== Exercise goal ==
In the listing below, every line with the word "χρήστες" needs to be copied.

== Given entries ==
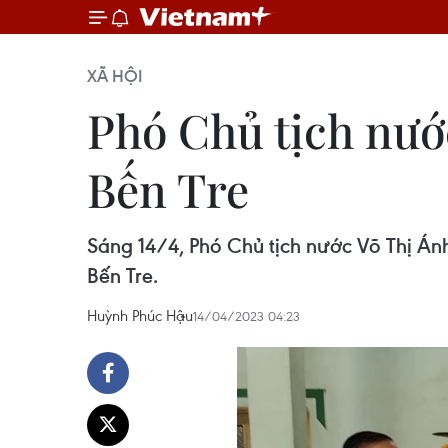
XÃ HỘI
Phó Chủ tịch nướ
Bến Tre
Sáng 14/4, Phó Chủ tịch nước Võ Thị Án
Bến Tre.
Huỳnh Phúc Hậu
14/04/2023 04:23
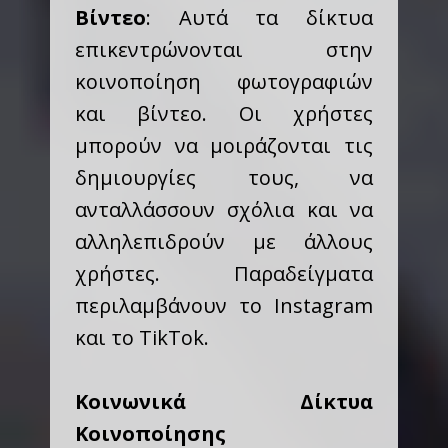
Βίντεο
: Αυτά τα δίκτυα
επικεντρώνονται στην
κοινοποίηση φωτογραφιών
και βίντεο. Οι χρήστες
μπορούν να μοιράζονται τις
δημιουργίες τους, να
ανταλλάσσουν σχόλια και να
αλληλεπιδρούν με άλλους
χρήστες. Παραδείγματα
περιλαμβάνουν το Instagram
και το TikTok.
Κοινωνικά Δίκτυα
Κοινοποίησης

== Response to this exercise ==
και βίντεο. Οι χρήστες
χρήστες. Παραδείγματα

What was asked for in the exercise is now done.